A portion of Stockton's taxidermy bird collection is made up of bird strikes from campus that John Rokita preserved. They are now used as study skins in classes giving students the chance to see the intricate details of a variety of local species.


Bree Hawkins, a sophomore Environmental Studies and Language and Culture Studies double major, was walking from class with Justin Andell when they found a veery, a cinnamon-colored thrush, laying lifeless on the ground beneath the expanse of windows at the entrance to the Campus Center.   

They collected the specimen and walked it to the vivarium, where they met Rokita and Lester Block, a professional services specialist in the School of Natural Sciences and Mathematics. Their visit turned into a tour of the lab and Hawkins found a staff advisor for the Stockton Birding Club she was working to create. 

"Lester volunteered to be the advisor, and I couldn't have asked for a better person. He's so open, kind and knowledgeable," she said. 

Rokita and Block have become mentors to Hawkins. "They're always willing and able to help. I can have a blurry photo, and they'll take one look and identify it right away. It's great to be around people like that. I hope to one day be at their level," she said. 

Hawkins was diagnosed with Fibromyalgia in 2021, and during intensive outpatient therapy, she was encouraged to go back to doing what she loved as a kid. She went to the woods. 

That spring she became a birder. "I knew nature and the environment would be therapeutic. When you find a new bird, it's exhilarating. You can feel the dopamine hit," she said. 

Now, she doesn't go anywhere without a pair of binoculars and a camera in the car.

"Who would have thought that carrying a dead bird around campus would have introduced me to so many friends," she said, looking back on the day she found the veery. 

The Stockton Birding Club started with that bird strike. 

Bird Strike Leads to New Club

Bree Hawkins formed the Birding Club to "be a driving force for good" with the goal of making the campus a better place for birds. Members use GroupMe to collect bird strike details and keep track of the data.


Stockton's efforts to make buildings more bird friendly are in line with nationwide progress to protect bird populations. 

A law that went into effect in New York City at the end of 2020 updated the city's building code to require the lowest 75 feet of building exteriors with transparent surfaces to use bird-friendly materials in new construction and renovation projects.
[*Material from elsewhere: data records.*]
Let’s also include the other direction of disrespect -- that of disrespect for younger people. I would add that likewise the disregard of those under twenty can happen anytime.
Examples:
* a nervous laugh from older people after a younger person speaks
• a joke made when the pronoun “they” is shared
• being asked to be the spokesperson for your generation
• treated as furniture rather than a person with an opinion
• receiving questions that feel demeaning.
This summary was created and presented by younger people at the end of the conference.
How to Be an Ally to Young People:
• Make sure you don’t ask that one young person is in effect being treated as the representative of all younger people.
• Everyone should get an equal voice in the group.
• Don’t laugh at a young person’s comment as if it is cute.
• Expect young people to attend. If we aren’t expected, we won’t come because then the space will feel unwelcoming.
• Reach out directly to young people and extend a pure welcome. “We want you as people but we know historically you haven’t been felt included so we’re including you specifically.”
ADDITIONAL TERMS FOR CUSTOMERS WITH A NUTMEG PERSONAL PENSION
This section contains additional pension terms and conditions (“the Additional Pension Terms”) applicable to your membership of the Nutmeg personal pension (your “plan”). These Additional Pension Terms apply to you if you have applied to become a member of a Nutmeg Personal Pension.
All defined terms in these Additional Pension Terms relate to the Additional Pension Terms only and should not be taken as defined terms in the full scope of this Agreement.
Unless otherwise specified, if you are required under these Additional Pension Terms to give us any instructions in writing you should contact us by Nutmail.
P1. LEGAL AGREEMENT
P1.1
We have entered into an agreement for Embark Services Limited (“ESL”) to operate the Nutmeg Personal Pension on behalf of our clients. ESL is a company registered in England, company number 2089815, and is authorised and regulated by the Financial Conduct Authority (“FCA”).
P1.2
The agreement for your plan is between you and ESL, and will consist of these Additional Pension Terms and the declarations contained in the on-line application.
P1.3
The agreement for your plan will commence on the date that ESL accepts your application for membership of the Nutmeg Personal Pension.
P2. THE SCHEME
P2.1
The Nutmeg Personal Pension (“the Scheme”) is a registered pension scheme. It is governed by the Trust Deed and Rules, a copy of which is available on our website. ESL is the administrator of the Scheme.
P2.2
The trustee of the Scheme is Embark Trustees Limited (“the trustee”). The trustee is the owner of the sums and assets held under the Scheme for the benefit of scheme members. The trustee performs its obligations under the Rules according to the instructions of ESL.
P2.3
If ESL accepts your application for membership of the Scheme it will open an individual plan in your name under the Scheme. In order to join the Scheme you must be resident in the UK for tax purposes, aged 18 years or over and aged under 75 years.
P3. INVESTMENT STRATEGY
Birds are less likely to be flying at heights above 75 feet.

Studies have found that birds rely on stars to map their migration route, and as a result, they are attracted to bright, artificial lights at night and end up altering their course and expending valuable energy. In some cases, they will fly straight into illuminated windows. 

A few dozen buildings participate in Lights Out Philadelphia, an initiative that reduces artificial lighting at night during migration. The Wells Fargo Center, Ursinus College and the Pennsylvania Convention Center are among the participating buildings.

During the school year, members of the Stockton Birding Club, walk building perimeters on campus, scanning the ground for dead and injured birds, to monitor what species and where birds are hitting windows. This data helps to inform where to focus future conservation efforts.